[What to do]
A. From the Stooges record review, copy the part that opens with the words containing "There are enough" and closes with "you going, too.".
B. Answer these questions from the review of the Stooges live record:
(i) In what month and year did the vinyl-only release first come out?
(ii) What date was the previously unreleased Whisky A Go Go show?
(iii) How many copies were pressed?
C. List every member of Iggy and the Stooges whom the review of the Stooges live record names.

+++ Text provided

Live at The Whisky A Go Go – Iggy and The Stooges (Easy Action Records)
It’s ridiculous to say, as many of you have, that the management at the I-94 Bar treats Stooges recordings with the reverence of ancient religious artefacts.
Let’s dispel that untruth right now: We hold them in much higher regard than that. If you want to know why, go no further than this Record Store Day vinyl release.
Record Store Day was a good marketing idea that devolved into a clusterfuck. Sure, it encourages otherwise disengaged to find a bricks and mortar shop and lay down their hard-earned, but it’s been taken over by greedy fucks who run major labels that issue/re-issue “product” that cost them sweet fuck-all, or recouped a million years ago.
Their search for a way to capture the consumer dollar will tie up pressing plants for months on end and bump little labels and bands down the production schedule.
And all because it’s on VINYL maaaaaan. People will buy it in all sorts of colour permutations to satisfy their collector gene hormones AND REFUSE TO PLAY IT BECAUSE THAT WOULD BREAK THE SEAL AND BRING DOWN ITS VALUE. Really? Format matters more the music? Give me a fucking break.
So the confession that this vinyl-only release on one of the world’s greatest labels (and they are NOT a major) originally passed me by when it was released in June 2021 should deserve a shit shower of shame for which I will dutifully submit.
There are enough recordings by Iggy and The Stooges from their infamous 1973 run at Hollywood’s Whisky A Go Go to go around, right? That this is one of the previously unreleased ones (September 16) and sounds good rather than bad or indifferent should raise your hackles.
That it’s sumptuously packaged in black and silver, lavishly illustrated packaging might get you going, too.
Ultimately, it’s the performance that counts, though, and this is a fearsome one, spurred on by what sounds to be a small Sunday night crowd. The seven-song set will be familiar to Stoogephiles. “Search and Destroy” and “Open Up And Bleed” are particularly lethal.
It is an audience recording but you’d scarcely pick its cassette origins. Ron Asheton’s propelling basslines and James Williamson’s fuck-you guitar get to the nub of things. Iggy howls in contrast to Scott Thurston’s soulful vocal delivery. Yin and Yang. Right? That Iggy and the Stooges sounded like nothing else on earth at the time is exactly the point.
Rock Action’s simple, firm-footed feel should be an object lesson to anyone trying to work out how to apply musicality to percussion. Less really is more even when you’re not pawning pieces of your kit for drugs.
You can’t slander the Stooges.
Can you imagine how opening act Chris Jagger (in country rock mode) felt being followed by this?
Do you need this because it's on vinyl only (at this stage) or because it's Iggy and the Stooges? If you like getting up and changing the platter's side or you claim to have a superior steroe system to 99 percent of the world and vinyl sounds "warmer" even when most damaged human ears can't discern the difference, you'll lean towards the LP. Just do us a favour and PLAY IT. Me, I don't really care, but my speed-corrected "Metallic KO" on vinyl does shit all over my original copy for dynamics, and that's a fact. Just be grateful this is here.
Only 30 copies remain of the 900 pressed, thanks in part to some Brexit cock-up at the EU borders, so get in fast if you want it on vinyl. Be heartened by the fact that Easy Action pays royalties to the band and families (which is NOT the case with many Stooges releases currently on the market.)

++++++
+++ Excerpted data

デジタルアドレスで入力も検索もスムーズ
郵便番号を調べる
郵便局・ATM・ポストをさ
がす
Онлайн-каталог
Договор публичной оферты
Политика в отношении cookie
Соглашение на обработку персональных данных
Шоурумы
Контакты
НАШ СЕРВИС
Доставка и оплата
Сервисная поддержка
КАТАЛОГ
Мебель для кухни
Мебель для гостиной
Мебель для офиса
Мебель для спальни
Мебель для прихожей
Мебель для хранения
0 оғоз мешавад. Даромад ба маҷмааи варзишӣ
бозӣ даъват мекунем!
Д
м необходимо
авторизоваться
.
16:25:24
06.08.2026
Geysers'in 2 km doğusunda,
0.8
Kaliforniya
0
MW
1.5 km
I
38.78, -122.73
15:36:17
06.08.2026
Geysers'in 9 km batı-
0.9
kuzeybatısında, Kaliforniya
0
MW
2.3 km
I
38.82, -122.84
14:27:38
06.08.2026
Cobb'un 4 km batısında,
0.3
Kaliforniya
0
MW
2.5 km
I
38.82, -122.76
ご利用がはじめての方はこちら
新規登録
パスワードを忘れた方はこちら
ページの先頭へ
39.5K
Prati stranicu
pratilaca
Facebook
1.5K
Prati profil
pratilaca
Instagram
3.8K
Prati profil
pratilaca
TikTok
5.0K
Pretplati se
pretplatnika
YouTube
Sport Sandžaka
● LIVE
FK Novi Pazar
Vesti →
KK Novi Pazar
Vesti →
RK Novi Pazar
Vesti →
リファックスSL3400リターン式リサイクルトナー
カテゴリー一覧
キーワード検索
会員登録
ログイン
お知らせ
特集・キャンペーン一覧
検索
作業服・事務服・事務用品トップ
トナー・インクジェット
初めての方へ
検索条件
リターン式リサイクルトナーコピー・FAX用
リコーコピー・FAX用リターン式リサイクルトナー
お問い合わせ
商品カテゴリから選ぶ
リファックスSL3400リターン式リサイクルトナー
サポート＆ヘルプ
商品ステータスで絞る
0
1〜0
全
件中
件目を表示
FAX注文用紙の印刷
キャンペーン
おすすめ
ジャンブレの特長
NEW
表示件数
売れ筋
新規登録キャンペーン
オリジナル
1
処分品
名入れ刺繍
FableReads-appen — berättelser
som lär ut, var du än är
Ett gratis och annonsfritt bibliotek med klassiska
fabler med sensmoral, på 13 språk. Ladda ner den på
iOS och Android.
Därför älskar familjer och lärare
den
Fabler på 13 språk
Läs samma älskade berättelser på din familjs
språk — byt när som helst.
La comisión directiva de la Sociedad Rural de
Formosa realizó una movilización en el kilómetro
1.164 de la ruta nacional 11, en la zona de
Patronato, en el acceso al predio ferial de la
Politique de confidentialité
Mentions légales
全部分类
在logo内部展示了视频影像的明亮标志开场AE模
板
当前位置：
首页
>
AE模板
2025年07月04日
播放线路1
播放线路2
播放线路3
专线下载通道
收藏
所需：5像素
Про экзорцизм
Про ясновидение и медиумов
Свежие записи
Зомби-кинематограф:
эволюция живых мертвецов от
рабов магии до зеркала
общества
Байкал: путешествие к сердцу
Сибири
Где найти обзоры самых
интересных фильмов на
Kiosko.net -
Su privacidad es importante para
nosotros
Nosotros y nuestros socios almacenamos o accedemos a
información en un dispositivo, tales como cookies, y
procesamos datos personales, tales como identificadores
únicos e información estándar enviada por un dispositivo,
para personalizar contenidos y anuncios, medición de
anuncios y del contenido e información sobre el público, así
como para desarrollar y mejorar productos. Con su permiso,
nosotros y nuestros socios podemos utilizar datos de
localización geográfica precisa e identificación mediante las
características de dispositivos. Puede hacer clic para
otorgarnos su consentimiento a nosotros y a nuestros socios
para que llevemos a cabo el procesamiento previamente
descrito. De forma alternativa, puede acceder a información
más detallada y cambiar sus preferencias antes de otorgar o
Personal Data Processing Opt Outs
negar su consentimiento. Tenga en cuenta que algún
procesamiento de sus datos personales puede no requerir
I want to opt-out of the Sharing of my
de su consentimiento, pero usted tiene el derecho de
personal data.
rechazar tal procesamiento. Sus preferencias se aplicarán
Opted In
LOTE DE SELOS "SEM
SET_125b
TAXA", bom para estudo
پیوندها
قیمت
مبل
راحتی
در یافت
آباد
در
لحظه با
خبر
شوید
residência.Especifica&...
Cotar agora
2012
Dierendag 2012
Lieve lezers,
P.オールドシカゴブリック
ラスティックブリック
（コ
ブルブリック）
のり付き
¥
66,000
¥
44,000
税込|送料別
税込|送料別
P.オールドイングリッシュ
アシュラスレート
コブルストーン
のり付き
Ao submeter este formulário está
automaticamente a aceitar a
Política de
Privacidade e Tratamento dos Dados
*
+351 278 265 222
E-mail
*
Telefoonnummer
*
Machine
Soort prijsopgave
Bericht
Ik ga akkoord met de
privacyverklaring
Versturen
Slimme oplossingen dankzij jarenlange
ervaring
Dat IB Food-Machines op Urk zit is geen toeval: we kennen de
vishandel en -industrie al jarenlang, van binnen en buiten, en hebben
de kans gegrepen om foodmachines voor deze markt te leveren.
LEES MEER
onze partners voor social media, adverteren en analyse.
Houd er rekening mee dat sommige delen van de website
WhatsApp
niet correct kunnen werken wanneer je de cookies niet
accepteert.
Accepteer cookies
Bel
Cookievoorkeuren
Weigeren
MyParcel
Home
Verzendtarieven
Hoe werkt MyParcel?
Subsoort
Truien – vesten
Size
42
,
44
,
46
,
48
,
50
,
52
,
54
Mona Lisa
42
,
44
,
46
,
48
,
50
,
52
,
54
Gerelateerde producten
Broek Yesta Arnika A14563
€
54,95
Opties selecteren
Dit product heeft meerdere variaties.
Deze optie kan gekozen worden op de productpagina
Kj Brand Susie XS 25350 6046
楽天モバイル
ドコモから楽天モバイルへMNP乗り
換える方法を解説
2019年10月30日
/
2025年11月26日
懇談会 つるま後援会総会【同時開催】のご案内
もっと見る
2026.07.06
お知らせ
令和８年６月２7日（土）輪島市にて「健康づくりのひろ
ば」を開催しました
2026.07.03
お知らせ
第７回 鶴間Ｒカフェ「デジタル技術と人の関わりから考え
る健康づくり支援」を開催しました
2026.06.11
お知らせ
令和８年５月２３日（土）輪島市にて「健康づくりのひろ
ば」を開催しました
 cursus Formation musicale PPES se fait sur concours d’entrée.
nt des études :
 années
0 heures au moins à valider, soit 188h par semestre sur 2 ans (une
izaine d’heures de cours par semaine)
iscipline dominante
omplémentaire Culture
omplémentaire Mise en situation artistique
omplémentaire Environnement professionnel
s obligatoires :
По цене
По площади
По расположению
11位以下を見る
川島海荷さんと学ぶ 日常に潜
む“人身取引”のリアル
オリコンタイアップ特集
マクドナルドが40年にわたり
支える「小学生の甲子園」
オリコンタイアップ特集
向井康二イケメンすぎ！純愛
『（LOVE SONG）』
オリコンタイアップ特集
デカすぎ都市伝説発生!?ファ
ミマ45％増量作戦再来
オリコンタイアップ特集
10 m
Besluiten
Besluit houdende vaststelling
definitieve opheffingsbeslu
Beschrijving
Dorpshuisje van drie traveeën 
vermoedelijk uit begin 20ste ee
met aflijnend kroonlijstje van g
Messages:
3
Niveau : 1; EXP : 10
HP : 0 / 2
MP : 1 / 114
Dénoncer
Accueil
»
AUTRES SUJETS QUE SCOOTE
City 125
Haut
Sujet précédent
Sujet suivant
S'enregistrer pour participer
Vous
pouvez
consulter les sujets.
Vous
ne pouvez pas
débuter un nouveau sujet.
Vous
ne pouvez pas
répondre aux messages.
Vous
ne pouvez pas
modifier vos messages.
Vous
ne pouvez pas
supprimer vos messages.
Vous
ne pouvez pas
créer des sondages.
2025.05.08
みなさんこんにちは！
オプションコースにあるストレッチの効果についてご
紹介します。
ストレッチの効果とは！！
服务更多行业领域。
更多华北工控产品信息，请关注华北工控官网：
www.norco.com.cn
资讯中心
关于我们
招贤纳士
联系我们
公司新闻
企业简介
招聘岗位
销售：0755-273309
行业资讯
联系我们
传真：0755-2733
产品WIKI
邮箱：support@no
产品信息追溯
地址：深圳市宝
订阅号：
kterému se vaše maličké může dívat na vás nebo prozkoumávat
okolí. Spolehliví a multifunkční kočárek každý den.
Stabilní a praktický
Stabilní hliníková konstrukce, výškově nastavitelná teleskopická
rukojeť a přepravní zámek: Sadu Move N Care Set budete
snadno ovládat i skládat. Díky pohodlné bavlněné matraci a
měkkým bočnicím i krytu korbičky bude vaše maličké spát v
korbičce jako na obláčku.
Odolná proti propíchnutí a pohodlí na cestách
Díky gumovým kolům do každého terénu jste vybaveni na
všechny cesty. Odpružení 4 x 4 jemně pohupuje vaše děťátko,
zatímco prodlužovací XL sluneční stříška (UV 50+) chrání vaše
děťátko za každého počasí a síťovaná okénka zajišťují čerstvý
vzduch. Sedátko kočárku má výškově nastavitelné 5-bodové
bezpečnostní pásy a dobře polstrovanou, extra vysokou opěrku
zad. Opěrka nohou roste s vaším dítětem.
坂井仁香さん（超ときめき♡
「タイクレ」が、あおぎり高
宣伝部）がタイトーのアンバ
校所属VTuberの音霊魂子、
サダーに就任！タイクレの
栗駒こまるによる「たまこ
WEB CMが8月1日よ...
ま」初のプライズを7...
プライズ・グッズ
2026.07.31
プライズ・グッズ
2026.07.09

++++++

[Results for each task]
A.
There are enough recordings by Iggy and The Stooges from their infamous 1973 run at Hollywood’s Whisky A Go Go to go around, right? That this is one of the previously unreleased ones (September 16) and sounds good rather than bad or indifferent should raise your hackles.
That it’s sumptuously packaged in black and silver, lavishly illustrated packaging might get you going, too.

B.
(i) June 2021
(ii) September 16
(iii) 900

C.
Iggy
Ron Asheton
James Williamson
Scott Thurston
Rock Action